A solar ERP should make finance part of the project flow.
That means payment milestones, approved change orders, purchase costs, install completion, inspection status, and invoice readiness should be visible in the same system.
This is especially important when margins are tighter. A company can sell a lot of jobs and still feel cash pressure if operations and finance are not connected.
The companies that scale will run on one source of truth
A small solar company can survive with spreadsheets for some time.
But as the project count grows, spreadsheets become harder to trust.
The problem is not that spreadsheets are bad. The problem is that they do not naturally manage handoffs, approvals, reminders, permissions, field updates, documents, finance triggers, and accountability across departments.
That is why the next stage of solar operations will be about connected systems.
Not because software is trendy.
Because the business needs one source of truth.
Sales should see what operations can actually deliver.
Operations should see what is blocking each job.
Field teams should see the latest scope.
Finance should see what is ready to bill.

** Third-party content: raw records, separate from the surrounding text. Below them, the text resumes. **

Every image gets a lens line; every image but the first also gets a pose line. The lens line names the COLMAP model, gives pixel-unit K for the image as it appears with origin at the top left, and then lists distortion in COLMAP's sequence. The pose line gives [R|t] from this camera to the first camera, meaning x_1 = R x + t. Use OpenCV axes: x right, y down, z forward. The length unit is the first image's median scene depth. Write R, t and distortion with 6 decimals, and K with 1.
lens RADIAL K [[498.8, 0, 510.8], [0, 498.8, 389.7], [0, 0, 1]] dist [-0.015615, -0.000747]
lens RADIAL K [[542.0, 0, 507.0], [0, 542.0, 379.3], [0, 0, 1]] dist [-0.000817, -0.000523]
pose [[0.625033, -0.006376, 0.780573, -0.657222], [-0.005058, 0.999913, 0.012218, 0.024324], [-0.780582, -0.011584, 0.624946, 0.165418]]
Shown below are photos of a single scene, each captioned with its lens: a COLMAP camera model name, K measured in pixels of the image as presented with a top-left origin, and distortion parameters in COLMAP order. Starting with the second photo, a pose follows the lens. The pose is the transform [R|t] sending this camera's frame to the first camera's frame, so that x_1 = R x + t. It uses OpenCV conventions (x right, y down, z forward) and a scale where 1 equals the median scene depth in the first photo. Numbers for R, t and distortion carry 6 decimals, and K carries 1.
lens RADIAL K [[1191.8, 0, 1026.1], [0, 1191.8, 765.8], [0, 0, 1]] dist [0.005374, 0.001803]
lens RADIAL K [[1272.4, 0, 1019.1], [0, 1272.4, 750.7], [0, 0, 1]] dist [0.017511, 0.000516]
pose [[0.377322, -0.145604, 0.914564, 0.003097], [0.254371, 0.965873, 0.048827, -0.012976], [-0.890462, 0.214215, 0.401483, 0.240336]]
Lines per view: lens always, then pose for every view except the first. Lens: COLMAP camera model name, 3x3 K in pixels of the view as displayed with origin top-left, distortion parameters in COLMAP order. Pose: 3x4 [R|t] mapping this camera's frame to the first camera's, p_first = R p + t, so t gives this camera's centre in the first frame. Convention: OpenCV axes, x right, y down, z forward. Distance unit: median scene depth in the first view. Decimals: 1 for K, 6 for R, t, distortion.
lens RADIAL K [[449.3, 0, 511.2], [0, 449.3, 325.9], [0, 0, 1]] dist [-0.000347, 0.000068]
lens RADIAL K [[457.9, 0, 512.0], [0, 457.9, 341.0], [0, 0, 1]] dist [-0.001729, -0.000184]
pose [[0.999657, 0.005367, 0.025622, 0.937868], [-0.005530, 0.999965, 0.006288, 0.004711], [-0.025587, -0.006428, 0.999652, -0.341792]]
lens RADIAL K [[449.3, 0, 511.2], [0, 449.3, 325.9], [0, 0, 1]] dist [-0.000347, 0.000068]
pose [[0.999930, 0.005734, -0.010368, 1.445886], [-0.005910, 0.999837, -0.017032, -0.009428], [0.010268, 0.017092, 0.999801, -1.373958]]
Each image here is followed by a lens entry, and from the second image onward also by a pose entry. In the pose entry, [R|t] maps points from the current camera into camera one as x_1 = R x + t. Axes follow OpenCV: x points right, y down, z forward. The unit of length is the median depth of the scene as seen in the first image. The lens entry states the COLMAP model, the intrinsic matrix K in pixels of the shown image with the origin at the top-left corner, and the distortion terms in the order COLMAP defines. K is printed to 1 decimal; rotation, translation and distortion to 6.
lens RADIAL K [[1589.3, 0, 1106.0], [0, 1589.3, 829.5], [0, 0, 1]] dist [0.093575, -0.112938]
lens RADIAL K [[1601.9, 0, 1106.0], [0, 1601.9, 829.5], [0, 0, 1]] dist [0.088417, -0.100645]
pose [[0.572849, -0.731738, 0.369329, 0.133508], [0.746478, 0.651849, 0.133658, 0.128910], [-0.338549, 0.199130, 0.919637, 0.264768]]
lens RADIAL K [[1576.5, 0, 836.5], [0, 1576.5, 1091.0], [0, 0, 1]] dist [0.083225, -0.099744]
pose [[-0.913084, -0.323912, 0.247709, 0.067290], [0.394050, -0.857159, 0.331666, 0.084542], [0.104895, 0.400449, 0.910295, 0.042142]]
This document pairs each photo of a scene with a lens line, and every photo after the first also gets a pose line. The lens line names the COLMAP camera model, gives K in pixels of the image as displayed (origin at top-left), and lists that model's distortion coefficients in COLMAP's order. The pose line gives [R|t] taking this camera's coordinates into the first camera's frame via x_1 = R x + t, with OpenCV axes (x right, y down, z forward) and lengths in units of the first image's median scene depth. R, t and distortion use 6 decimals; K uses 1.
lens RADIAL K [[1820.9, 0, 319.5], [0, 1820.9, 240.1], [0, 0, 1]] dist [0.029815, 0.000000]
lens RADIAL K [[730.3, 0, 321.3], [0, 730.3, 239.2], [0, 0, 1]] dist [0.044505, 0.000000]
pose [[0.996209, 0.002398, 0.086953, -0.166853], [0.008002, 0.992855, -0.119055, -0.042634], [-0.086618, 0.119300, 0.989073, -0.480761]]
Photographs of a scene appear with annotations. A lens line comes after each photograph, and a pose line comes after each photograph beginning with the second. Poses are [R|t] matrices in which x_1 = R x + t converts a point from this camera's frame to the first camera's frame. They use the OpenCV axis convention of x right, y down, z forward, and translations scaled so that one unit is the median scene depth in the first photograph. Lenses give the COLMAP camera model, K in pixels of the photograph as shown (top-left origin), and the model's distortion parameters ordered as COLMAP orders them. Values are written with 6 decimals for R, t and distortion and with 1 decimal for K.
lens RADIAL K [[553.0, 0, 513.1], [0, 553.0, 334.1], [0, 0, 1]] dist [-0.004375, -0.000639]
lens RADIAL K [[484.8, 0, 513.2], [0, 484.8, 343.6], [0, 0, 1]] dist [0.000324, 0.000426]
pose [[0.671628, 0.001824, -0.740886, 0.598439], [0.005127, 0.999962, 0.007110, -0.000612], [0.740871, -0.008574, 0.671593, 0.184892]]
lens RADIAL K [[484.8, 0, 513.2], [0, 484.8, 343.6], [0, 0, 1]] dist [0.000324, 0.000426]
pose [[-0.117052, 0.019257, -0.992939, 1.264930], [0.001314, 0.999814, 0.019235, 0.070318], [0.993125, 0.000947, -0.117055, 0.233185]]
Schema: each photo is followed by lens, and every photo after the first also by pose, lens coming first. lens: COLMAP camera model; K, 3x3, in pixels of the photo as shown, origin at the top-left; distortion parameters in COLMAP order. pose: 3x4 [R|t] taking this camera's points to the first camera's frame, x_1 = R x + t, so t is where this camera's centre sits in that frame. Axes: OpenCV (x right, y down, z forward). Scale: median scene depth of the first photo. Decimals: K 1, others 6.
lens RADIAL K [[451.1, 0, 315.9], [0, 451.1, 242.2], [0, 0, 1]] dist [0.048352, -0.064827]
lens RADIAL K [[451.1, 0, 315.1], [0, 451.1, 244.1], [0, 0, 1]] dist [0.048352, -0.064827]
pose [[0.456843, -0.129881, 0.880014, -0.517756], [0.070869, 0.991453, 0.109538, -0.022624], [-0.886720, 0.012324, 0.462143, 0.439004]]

Owners should see margin, pipeline, delays, and capacity without asking five people.
Solar1’s view
At Solar1, we believe solar companies do not need more scattered tools.
They need one operating system built around how solar work actually moves.
That means CRM, project tracking, permitting, interconnection, field updates, documents, finance, and reporting should not live in separate islands.
The goal is simple: help solar teams move more projects with less chaos.
Because in 2026, the real advantage is not only selling solar.
It is delivering solar cleanly, profitably, and repeatedly.